Petticoat Row wasn’t a bad title, but Angie was allergic to historical novels. They didn’t sell unless your name was Philippa Gregory.
The streetscape wasn’t as inspiring as Madeline had hoped.
A favor as cherished as a diamond had been cashed in on her behalf. Redd Dreyfus was an old-fashioned New York literary agent. He was rotund, he drank Scotch, he smoked cigars and took editors to lunch at the Grill Room at the Four Seasons, where he ordered the sirloin bloody rare. For some reason, Angie owed him. Angie Turner was whippet thin; she wore pencil skirts and slingbacks. She drank chardonnay and picked at salads.
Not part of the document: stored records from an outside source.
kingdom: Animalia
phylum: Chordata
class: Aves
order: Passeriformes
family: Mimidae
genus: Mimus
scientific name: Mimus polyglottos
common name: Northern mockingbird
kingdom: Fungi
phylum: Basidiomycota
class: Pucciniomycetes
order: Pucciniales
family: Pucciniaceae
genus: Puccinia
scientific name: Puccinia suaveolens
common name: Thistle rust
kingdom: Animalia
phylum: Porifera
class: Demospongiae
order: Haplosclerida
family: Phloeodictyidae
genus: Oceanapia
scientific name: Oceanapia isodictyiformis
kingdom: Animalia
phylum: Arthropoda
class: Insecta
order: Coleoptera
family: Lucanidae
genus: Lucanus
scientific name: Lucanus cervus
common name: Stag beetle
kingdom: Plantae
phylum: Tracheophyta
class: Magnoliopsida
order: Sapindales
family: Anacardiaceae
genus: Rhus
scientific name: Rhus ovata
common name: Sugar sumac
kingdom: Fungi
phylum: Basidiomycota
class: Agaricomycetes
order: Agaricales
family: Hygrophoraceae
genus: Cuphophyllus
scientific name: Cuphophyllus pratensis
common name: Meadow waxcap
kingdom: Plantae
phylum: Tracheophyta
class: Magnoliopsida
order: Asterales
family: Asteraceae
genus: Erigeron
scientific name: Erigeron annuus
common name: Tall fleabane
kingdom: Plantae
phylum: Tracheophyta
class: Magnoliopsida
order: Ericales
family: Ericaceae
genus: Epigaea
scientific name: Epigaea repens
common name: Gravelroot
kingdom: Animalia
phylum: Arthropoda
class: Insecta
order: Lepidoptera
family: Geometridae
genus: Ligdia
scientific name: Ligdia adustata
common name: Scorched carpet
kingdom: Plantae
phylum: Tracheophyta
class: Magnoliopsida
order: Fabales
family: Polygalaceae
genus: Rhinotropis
Madeline wondered about the favor. She imagined it involved another author, someone deeply respected and badly behaved. She imagined it involved sex, drugs, or money, though more likely it had to do with foreign rights or a publicity gaffe.
She would have liked to have parsed the particulars of her emotions with Trevor, but Trevor would be in the air. People thought that being a pilot was hard, but once one knew how to fly, it was actually pretty much the same as driving a bus, but with more sex appeal. Because of the sunglasses, Madeline liked to say.